▸ EXCERPT
Slow map operations perfomance

From the docs https://www.aerospike.com/docs/guide/cdt-map-performance.html

Why map operation are so slow? For example get_by_key is O(N)/O(logN) the same is for put.

Note these are worst case numbers, and per the legend N is the number of elements in the map. A scan search for a key in an unordered list is O(N) operation. An indexed search in an ordered list, it is O(logN). Because map keys are unique, a put needs to check if the key is already in the map, hence O(N) or O(log(N)) for put as well.

We probably should do an average case analysis for the Collection Data Type operations; posting just the worst case is too conservative. Other NoSQL databases tend to put the best cast big-O analysis, which isn’t that helpful either, unless you live in ‘sky is always blue’ land.

▸ SOURCE DATA

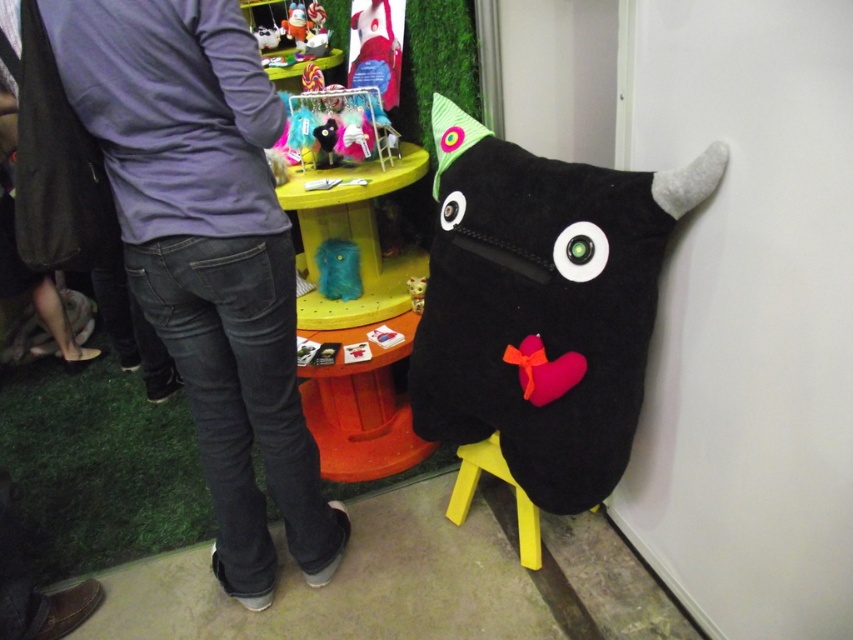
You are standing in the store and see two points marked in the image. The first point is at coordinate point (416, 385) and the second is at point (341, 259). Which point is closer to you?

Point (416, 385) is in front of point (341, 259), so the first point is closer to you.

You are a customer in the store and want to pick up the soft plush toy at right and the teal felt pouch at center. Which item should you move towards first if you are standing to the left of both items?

▸ WRITTEN TASKS
a. Could you return everything in the Aerospike map performance thread from "Why map operation" down to "always blue’ land.", copied word for word?
b. Can you resume the Aerospike map performance thread after its final sentence and keep writing it?

▸ THE ANSWERS
a.
Why map operation are so slow? For example get_by_key is O(N)/O(logN) the same is for put.

Note these are worst case numbers, and per the legend N is the number of elements in the map. A scan search for a key in an unordered list is O(N) operation. An indexed search in an ordered list, it is O(logN). Because map keys are unique, a put needs to check if the key is already in the map, hence O(N) or O(log(N)) for put as well.

We probably should do an average case analysis for the Collection Data Type operations; posting just the worst case is too conservative. Other NoSQL databases tend to put the best cast big-O analysis, which isn’t that helpful either, unless you live in ‘sky is always blue’ land.

b.
But when we work with java hashmap we usually have O(1) for get/put operation, in redis we also have O(1) for these operations. So in you explanations for ‘map’, under the hood, we have list of tuples and therefore we have O(logN) for ordered ‘map’. So why it’s called map?

Aerospike calls it a Map, because that’s what it is. A Map is an abstract data type, while HashMap is one possible implementation of it. What distinguishes a Map isn’t its implementation, but that it is a collection of key-value pairs, where the key appears at most once, and that provides a minimal kind of functionality, such as getting a Map value by its key.

You’re talking about big-O as if it’s a concrete thing, like a size (KiB) or a length of time (µs), but that’s not what it is. It’s a way to classify an algorithm by its runtime or space requirements. As you add elements to the Map, how will it affect the runtime of certain functions. The Java HashMap’s O(1) is not the same as the Redis Hash’s O(1), because O(1) is not a concrete thing. If we really want to be particular, the Redis Hash has a best case runtime of O(1), a worst case runtime of O(n) and an average case that amortizes to O(1) - yet none of this has anything to do with ‘slow’ or ‘fast’. O(1) !== 10µs.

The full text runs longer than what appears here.